(Dataset records)
........

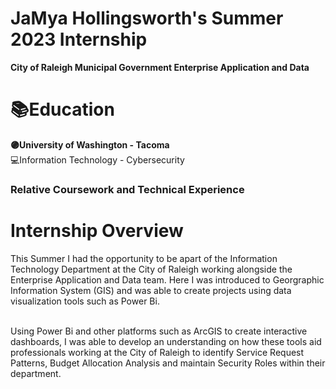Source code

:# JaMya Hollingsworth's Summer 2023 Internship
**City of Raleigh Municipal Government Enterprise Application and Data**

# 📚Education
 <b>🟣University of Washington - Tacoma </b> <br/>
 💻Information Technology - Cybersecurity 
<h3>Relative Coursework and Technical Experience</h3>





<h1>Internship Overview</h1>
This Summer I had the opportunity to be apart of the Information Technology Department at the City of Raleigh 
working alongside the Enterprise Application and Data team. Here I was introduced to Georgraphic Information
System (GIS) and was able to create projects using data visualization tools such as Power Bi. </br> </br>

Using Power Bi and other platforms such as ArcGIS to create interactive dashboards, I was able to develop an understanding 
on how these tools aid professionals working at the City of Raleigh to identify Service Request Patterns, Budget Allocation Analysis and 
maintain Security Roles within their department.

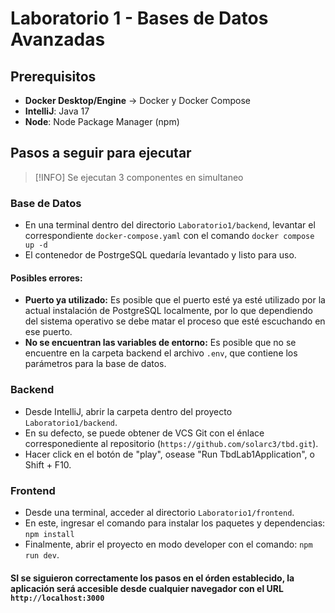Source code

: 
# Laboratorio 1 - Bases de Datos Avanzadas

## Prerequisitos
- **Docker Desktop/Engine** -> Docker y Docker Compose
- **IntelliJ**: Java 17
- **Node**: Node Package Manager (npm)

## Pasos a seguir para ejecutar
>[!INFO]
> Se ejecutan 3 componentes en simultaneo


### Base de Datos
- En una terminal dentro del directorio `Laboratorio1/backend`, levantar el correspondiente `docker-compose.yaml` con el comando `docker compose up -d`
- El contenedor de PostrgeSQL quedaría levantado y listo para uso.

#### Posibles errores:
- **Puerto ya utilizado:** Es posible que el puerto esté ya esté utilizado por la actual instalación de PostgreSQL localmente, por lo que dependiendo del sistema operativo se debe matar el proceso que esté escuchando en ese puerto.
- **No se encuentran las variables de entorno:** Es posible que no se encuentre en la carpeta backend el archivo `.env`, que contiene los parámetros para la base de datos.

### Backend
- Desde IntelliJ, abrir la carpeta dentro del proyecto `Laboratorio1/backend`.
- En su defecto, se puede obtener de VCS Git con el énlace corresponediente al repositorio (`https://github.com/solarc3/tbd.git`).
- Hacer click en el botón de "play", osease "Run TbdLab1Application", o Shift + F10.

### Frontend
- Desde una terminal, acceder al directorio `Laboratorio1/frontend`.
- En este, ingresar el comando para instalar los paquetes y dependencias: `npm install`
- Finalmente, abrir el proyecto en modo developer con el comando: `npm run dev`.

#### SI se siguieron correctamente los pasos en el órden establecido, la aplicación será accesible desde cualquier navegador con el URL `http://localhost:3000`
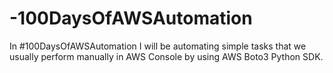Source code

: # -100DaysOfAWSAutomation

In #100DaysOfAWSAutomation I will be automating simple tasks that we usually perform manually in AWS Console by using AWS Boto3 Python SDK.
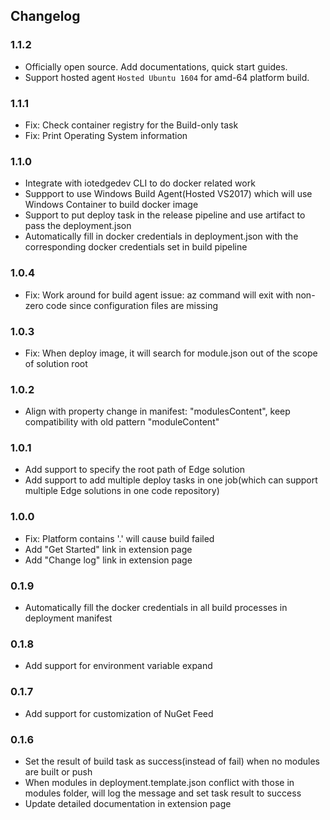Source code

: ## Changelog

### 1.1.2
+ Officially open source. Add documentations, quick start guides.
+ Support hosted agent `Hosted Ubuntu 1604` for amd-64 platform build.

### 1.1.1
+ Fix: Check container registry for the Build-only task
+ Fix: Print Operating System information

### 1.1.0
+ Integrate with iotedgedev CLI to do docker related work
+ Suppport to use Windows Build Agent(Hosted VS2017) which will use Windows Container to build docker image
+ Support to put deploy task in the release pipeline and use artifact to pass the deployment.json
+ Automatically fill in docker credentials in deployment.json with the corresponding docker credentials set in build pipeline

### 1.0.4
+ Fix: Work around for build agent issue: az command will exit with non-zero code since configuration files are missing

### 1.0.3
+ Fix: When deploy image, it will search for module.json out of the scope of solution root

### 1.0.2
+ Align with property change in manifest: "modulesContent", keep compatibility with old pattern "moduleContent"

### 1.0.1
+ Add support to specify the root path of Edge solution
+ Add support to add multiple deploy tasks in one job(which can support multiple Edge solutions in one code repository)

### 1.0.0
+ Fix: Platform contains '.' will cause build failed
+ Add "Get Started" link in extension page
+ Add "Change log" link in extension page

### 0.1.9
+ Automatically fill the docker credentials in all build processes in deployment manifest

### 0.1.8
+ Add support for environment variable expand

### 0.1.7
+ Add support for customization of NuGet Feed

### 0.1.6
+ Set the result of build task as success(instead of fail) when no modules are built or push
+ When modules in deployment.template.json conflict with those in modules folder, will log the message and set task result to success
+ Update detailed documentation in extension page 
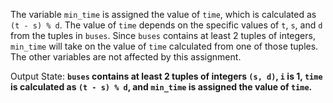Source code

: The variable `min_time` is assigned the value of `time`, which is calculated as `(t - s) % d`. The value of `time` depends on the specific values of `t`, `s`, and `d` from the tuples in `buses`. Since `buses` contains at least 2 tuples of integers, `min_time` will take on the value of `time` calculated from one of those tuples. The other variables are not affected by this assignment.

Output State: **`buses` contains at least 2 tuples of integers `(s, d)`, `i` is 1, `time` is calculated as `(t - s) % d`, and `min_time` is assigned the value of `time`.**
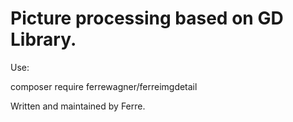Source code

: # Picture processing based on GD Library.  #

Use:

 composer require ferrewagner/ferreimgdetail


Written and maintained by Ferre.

........

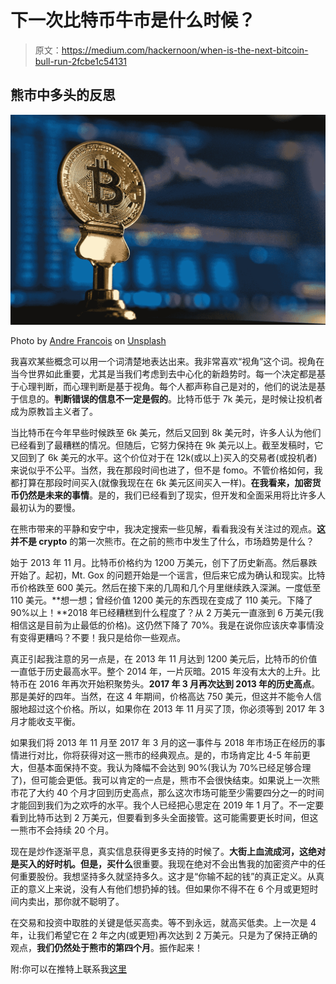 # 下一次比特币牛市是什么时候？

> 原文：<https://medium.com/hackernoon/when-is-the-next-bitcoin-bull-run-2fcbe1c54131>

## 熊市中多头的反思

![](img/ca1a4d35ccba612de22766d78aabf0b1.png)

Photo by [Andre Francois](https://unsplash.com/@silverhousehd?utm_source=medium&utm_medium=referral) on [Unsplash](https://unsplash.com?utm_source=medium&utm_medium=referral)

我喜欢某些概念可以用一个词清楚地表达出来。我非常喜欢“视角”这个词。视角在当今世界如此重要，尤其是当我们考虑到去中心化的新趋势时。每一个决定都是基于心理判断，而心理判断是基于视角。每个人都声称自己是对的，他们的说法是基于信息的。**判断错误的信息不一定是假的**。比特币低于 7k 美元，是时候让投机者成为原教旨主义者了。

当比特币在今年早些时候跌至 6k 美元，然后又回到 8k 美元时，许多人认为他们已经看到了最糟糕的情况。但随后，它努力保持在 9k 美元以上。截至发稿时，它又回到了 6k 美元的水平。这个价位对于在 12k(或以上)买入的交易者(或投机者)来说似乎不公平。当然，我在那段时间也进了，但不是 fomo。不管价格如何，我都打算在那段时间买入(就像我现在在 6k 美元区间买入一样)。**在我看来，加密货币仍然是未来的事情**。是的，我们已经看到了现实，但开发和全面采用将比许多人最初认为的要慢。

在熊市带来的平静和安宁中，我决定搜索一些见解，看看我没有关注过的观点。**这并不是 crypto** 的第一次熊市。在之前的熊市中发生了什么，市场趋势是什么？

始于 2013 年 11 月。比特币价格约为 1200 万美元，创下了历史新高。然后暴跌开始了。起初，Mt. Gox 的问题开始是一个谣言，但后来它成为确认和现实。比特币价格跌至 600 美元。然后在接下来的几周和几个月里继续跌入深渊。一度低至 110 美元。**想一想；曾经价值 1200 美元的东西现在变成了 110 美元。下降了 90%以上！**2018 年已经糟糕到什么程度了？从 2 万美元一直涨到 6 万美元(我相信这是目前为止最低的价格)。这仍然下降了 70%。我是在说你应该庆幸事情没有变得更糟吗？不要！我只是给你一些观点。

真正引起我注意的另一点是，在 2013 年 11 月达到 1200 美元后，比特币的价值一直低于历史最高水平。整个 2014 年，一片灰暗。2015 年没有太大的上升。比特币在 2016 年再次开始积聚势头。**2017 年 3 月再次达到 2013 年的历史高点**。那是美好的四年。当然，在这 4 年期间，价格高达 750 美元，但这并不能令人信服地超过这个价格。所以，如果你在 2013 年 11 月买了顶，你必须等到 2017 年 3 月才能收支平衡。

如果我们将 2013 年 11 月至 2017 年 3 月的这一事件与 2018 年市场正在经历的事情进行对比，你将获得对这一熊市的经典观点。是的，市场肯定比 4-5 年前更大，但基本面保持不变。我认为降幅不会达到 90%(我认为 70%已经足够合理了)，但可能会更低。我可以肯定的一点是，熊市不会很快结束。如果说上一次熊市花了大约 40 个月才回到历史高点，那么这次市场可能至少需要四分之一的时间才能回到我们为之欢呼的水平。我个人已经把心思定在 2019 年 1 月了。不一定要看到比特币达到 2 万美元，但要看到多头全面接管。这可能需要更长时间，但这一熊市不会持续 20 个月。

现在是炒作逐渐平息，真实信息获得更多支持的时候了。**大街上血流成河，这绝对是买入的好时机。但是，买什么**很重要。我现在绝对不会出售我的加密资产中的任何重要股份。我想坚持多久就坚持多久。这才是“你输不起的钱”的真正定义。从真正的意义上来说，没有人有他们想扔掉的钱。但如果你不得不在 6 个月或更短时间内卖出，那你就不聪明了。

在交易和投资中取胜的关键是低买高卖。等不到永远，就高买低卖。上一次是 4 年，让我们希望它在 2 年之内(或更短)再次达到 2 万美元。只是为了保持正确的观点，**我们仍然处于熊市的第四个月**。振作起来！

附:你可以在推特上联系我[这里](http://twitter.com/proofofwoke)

........

> _ASSIGNED TASK_
All that is wanted is the lines above between the one containing "built or push" and the one containing "Written and maintained by Ferre.", inclusive, restated word for word, with pictures omitted.

> _RESULT OF THIS EXERCISE_
+ Set the result of build task as success(instead of fail) when no modules are built or push
+ When modules in deployment.template.json conflict with those in modules folder, will log the message and set task result to success
+ Update detailed documentation in extension page 
Source code

: The variable `min_time` is assigned the value of `time`, which is calculated as `(t - s) % d`. The value of `time` depends on the specific values of `t`, `s`, and `d` from the tuples in `buses`. Since `buses` contains at least 2 tuples of integers, `min_time` will take on the value of `time` calculated from one of those tuples. The other variables are not affected by this assignment.

Output State: **`buses` contains at least 2 tuples of integers `(s, d)`, `i` is 1, `time` is calculated as `(t - s) % d`, and `min_time` is assigned the value of `time`.**
Source code

: # Picture processing based on GD Library.  #

Use:

 composer require ferrewagner/ferreimgdetail


Written and maintained by Ferre.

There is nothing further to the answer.